You can specify a query with the equivalent of a table in the file system resulting in the select list and FROM clause. For other parts of a SELECT statement, the properties can be used in place of columns in the WHERE clause and the ORDER BY clause. However, the GROUP BY and HAVING clause are not supported. The examples that follow show the use of all supported clauses.
This query selects the full physical path and the file creation timestamp of all files in the SQL-standards virtual directory and all its subdirectories in which the document contains the phrase “overloaded function”.
SELECT *
FROM OPENQUERY(FileSystem,
'SELECT Path, Create
FROM SCOPE('' "/SQL-standards" '')
WHERE CONTAINS(Contents, '' "overloaded function" '') '
)
This query is similar to the previous, except that only files directly in the SQL-standards virtual directory are considered.
SELECT *
FROM OPENQUERY(FileSystem,
'SELECT Path, Create
FROM SCOPE('' SHALLOW TRAVERSAL OF "/SQL-standards" '')
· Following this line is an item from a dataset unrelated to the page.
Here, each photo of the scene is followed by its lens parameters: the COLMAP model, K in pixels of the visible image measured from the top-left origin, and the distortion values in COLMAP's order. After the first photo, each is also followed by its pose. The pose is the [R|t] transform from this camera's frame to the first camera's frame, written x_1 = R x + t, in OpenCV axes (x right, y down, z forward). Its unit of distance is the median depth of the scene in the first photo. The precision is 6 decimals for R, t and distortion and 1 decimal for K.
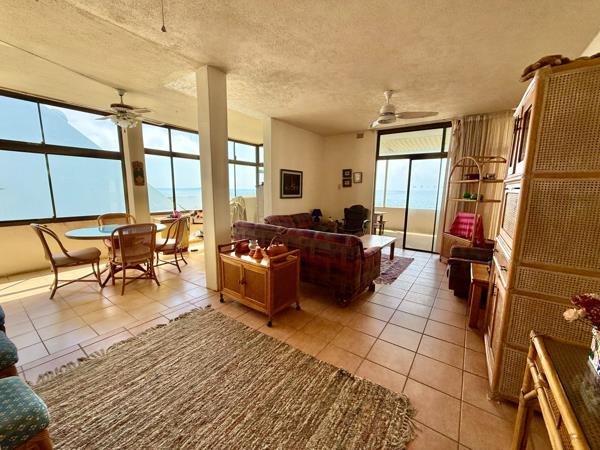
lens RADIAL K [[241.0, 0, 297.2], [0, 241.0, 226.2], [0, 0, 1]] dist [-0.003025, -0.000174]
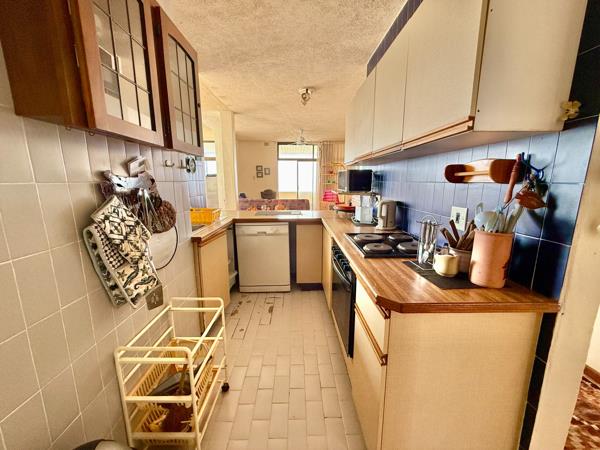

WHERE CONTAINS(Contents, '' "overloaded function" '') ' )
In this next query, only files directly in the SQL3 virtual subdirectory are considered.
SELECT *
FROM OPENQUERY(FileSystem,
'SELECT Path, Create
FROM SCOPE('' "/SQL-standards/SQL3" '')
WHERE CONTAINS(Contents, '' "overloaded function" '') ' )
This query selects author, title, subject, and file name of documents, in all files that are either in the /corpus virtual directory and its subdirectories or in the \temp directory on the C drive, where the document is at least 5,000 words and the author is either Wendy Vasse or Anas Abbar, and rows representing documents with the most pages are ordered highest:
SELECT *
FROM OPENQUERY(FileSystem,
'SELECT DocAuthor, DocTitle, DocSubject, FileName
FROM SCOPE('' "/corpus" '',
'' "C:\temp" '' )
WHERE DocWordCount >= 5000 AND
( DocAuthor = ''Wendy Vasse'' OR
DocAuthor = ''Anas Abar'' )
ORDER BY DocPageCount DESC ' )